Paul can say this so confidently because we find evidence of it repeatedly in God’s relationship to humanity throughout the ages. In the Garden of Eden, God Himself provided garments of animal skin to comfort Adam and Eve by covering the shame that they had brought on themselves by their sinful choices (cf. Genesis 3:21). When Elijah was running for his life from Queen Jezebel, God comforted him in a very tangible way. “But [Elijah] himself went a day’s journey into the wilderness and came and sat down under a broom tree. And he asked that he might die, saying, ‘It is enough; now, O LORD, take away my life, for I am no better than my fathers.’ And he lay down and slept under a broom tree. And behold, an angel touched him and said to him, ‘Arise and eat.’ And he looked, and behold, there was at his head a cake baked on hot stones and a jar of water. And he ate and drank and lay down again” (1 Kings 19:4-6).

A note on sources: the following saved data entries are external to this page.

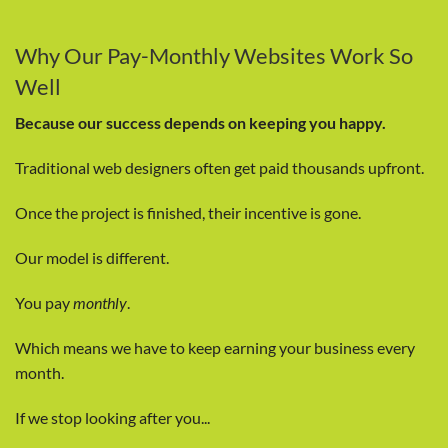
Why Our Pay-Monthly Websites Work So
Well
Because our success depends on keeping you happy.
Traditional web designers often get paid thousands upfront.
Once the project is finished, their incentive is gone.
Our model is different.
You pay
monthly
.
Which means we have to keep earning your business every
month.
If we stop looking after you...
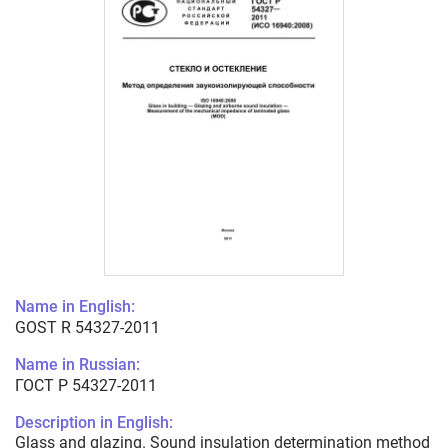
Name in English:
GOST R 54327-2011
Name in Russian:
ГОСТ Р 54327-2011
Description in English:
Glass and glazing. Sound insulation determination method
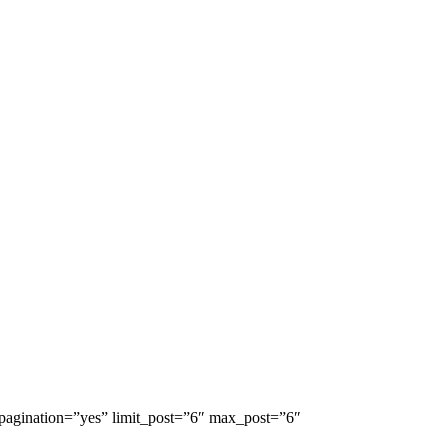
 pagination=”yes” limit_post=”6″ max_post=”6″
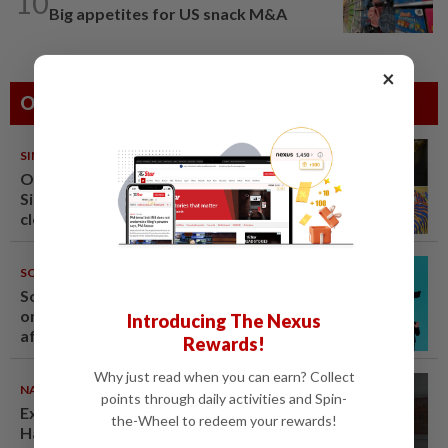
10
Big appetites for US snack M&A
×
Others Also Read
SINGAPORE
08 Aug 2026
One last pour for Tiger Beer as
Singapore brewery prepares to
close
SOUTH KOREA
08 Aug 2026
South Korea's Stray Kids mum
on Grammy submission plans
Introducing The Nexus
after BTS boycott
Rewards!
Why just read when you can earn? Collect
NATION
07 Aug 2026
points through daily activities and Spin-
Ex-radio presenter Ismahalil
the-Wheel to redeem your rewards!
Hamzah gets 30 years' jail after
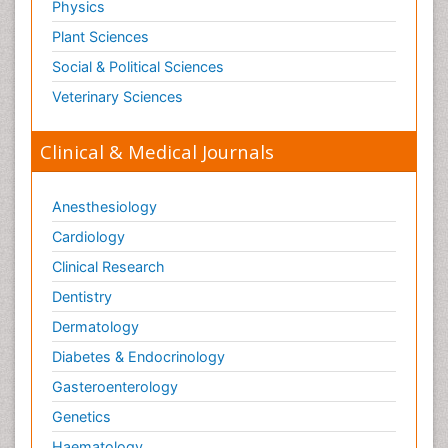
Physics
Plant Sciences
Social & Political Sciences
Veterinary Sciences
Clinical & Medical Journals
Anesthesiology
Cardiology
Clinical Research
Dentistry
Dermatology
Diabetes & Endocrinology
Gasteroenterology
Genetics
Haematology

Then, when we turn to the pages of the New Testament, it should not surprise us that Jesus, God in the flesh, embodied God’s comfort, as well. He comforted the widow by raising her son who had died (cf. Luke 7:12-15). He comforted the man with leprosy by touching him and cleansing him of the disease (cf. Mark 1:40-42). He miraculously fed the multitude who would have been aching with hunger after being with Him for three days with nothing to eat (cf. Matthew 15:32-38). He went to the Cross to satisfy God’s wrath towards humanity’s sin so that we could live in a reconciled relationship with God (cf. Romans 3:21-26; 5:1-2). Even after His ascension, Jesus comforted Paul with sustaining grace when Paul looked to Him for relief in his suffering. “Three times I pleaded with the Lord about this, that it should leave me. But he said to me, ‘My grace is sufficient for you, for my power is made perfect in weakness.’ Therefore I will boast all the more gladly of my weaknesses, so that the power of Christ may rest upon me” (2 Corinthians 12:8-9).
Comfort: A Take-And-Give Arrangement
So, rest assured, if this world is taking its toll on you today. You can cry out to God for comfort and He will provide you with the grace you need, a grace that was secured for you through faith in the death and resurrection of Jesus Christ to reconcile you to God in spite of your sin. May we never stop being amazed by God’s grace! In the words of Phillips, Craig, and Dean [LISTEN HERE]:
Your grace still amazes me Your love is still a mystery
Each day I fall on my knees ‘Cause Your grace still amazes me
It’s deeper, it’s wider, it’s stronger, it’s higher Than anything my eyes can see
However, having received God’s gracious comfort in your affliction, don’t forget the other side of the coin. “So that we may be able to comfort those who are in any affliction, with the comfort with which we ourselves are comforted by God.” Have you been comforted by the Lord in your affliction? Then be looking for opportunities to comfort others who may be presently experiencing the same type of affliction in which God comforted you. Be an instrument of God’s grace as you point others to the God-Of-All-Comfort!